I have thought about this movie in the last few days because I am writing from Tremezzo, Italy, where my husband and I and our friends have a room with a glorious, postcard-perfect view of Lake Como, surely one of God’s grandest creations. My trip is more rich and satisfying because of our view. It truly is.
I rose early this morning and sat on our balcony and watched the sun rise from behind the Alps, illuminating the lake and revealing patches of mist that hovered over the water like wispy low clouds. What a way to start the day. When a writer friend of mine heard I was coming to this area, she told me about the time she and her husband spent six months on a research-writing sabbatical in Bellagio, which is just across the lake from Tremezzo. When I visited that charming town yesterday, I wondered how anyone could settle down to write with all that sense stimulation.

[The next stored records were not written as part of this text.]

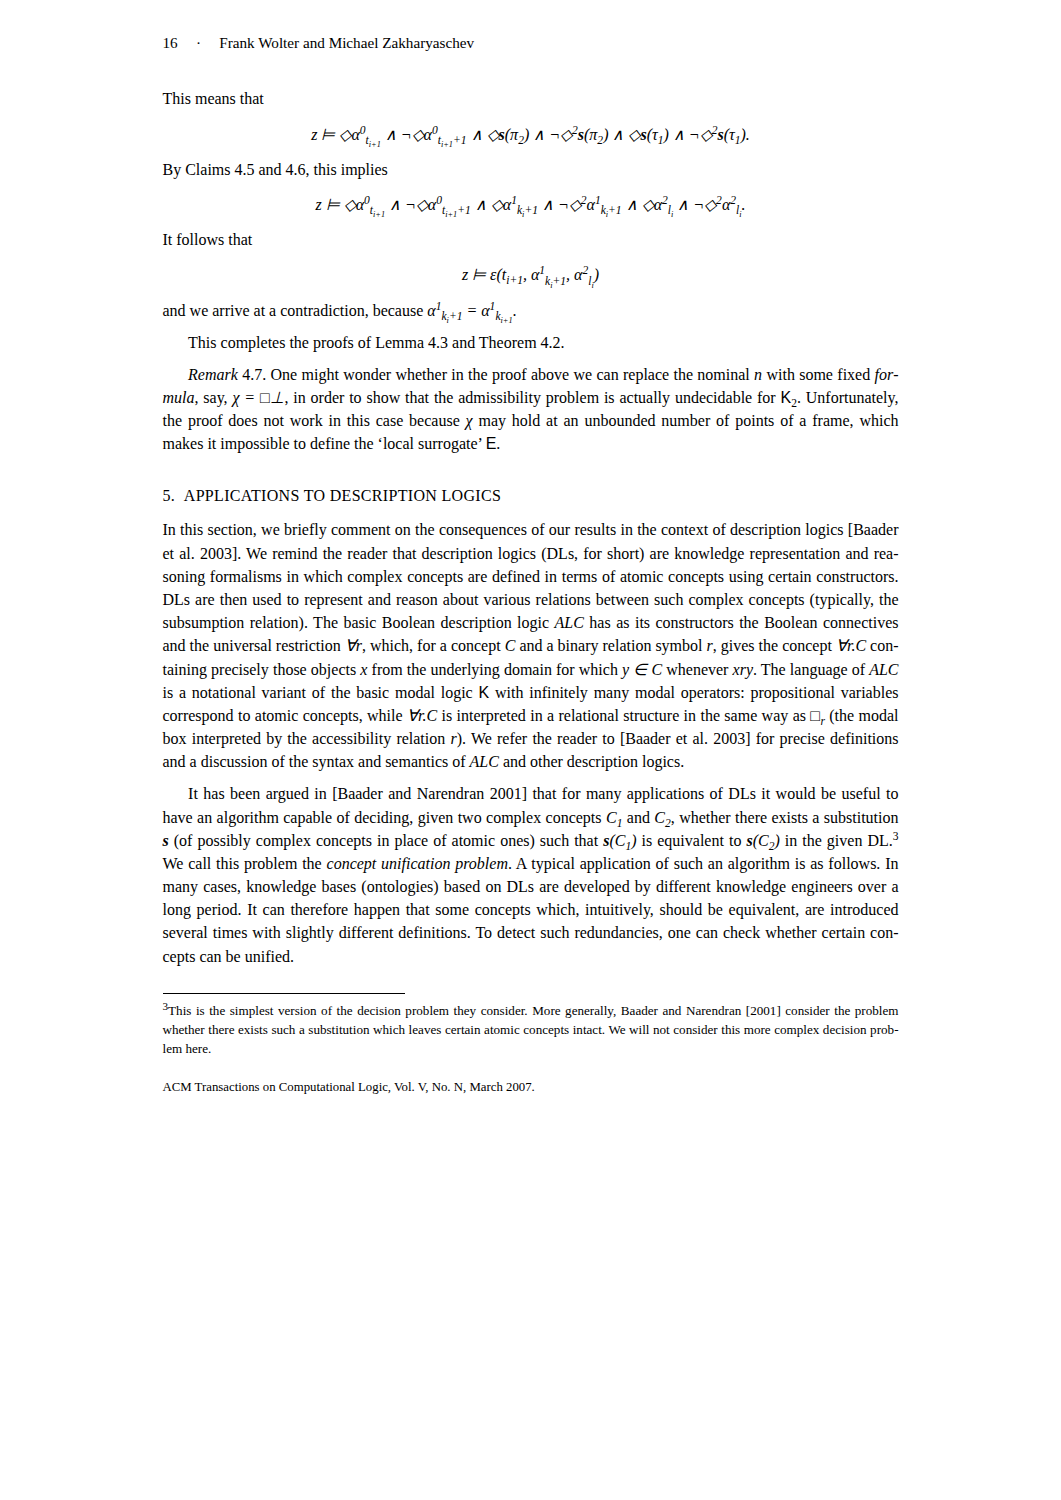16·Frank Wolter and Michael Zakharyaschev
This means that
z ⊨ ◇α0ti+1 ∧ ¬◇α0ti+1+1 ∧ ◇s(π2) ∧ ¬◇2s(π2) ∧ ◇s(τ1) ∧ ¬◇2s(τ1).
By Claims 4.5 and 4.6, this implies
z ⊨ ◇α0ti+1 ∧ ¬◇α0ti+1+1 ∧ ◇α1ki+1 ∧ ¬◇2α1ki+1 ∧ ◇α2li ∧ ¬◇2α2li.
It follows that
z ⊨ ε(ti+1, α1ki+1, α2li)
and we arrive at a contradiction, because α1ki+1 = α1ki+1.
This completes the proofs of Lemma 4.3 and Theorem 4.2.
Remark 4.7. One might wonder whether in the proof above we can replace the nominal n with some fixed formula, say, χ = □⊥, in order to show that the admissibility problem is actually undecidable for K2. Unfortunately, the proof does not work in this case because χ may hold at an unbounded number of points of a frame, which makes it impossible to define the ‘local surrogate’ E.
5. Applications to description logics
In this section, we briefly comment on the consequences of our results in the context of description logics [Baader et al. 2003]. We remind the reader that description logics (DLs, for short) are knowledge representation and reasoning formalisms in which complex concepts are defined in terms of atomic concepts using certain constructors. DLs are then used to represent and reason about various relations between such complex concepts (typically, the subsumption relation). The basic Boolean description logic ALC has as its constructors the Boolean connectives and the universal restriction ∀r, which, for a concept C and a binary relation symbol r, gives the concept ∀r.C containing precisely those objects x from the underlying domain for which y ∈ C whenever xry. The language of ALC is a notational variant of the basic modal logic K with infinitely many modal operators: propositional variables correspond to atomic concepts, while ∀r.C is interpreted in a relational structure in the same way as □r (the modal box interpreted by the accessibility relation r). We refer the reader to [Baader et al. 2003] for precise definitions and a discussion of the syntax and semantics of ALC and other description logics.
It has been argued in [Baader and Narendran 2001] that for many applications of DLs it would be useful to have an algorithm capable of deciding, given two complex concepts C1 and C2, whether there exists a substitution s (of possibly complex concepts in place of atomic ones) such that s(C1) is equivalent to s(C2) in the given DL.3 We call this problem the concept unification problem. A typical application of such an algorithm is as follows. In many cases, knowledge bases (ontologies) based on DLs are developed by different knowledge engineers over a long period. It can therefore happen that some concepts which, intuitively, should be equivalent, are introduced several times with slightly different definitions. To detect such redundancies, one can check whether certain concepts can be unified.
3This is the simplest version of the decision problem they consider. More generally, Baader and Narendran [2001] consider the problem whether there exists such a substitution which leaves certain atomic concepts intact. We will not consider this more complex decision problem here.
ACM Transactions on Computational Logic, Vol. V, No. N, March 2007.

My husband and I began writing the first draft of Breathe Life into Your Life Story on a two-week “writing vacation” in Park City, Utah. The time away from the distractions of home helped us focus on our project and gave us a good start. Later, to give the project a boost in a particularly frustrating time in my life, I rented a small cabin in the Big Bear mountains for $35 a day from a friend of a friend. I got so much accomplished off on my own, I felt it was money well spent.
We have an adorable little dog, a Shih-Tzu named Emma, who has developed the habit of sleeping on our bed. (I know, we’re the ones at fault.) She often has difficulty settling down and wanders around our bed checking out this and that place before she finally circles around a spot that will be hers for the night. Writers often have a similar struggle settling down to do their business, needing to test various places before finding somewhere that suits their needs.
Where do you write most effectively? What tricks do you employ to transition to your writing projects? Take a minute to share what works for you.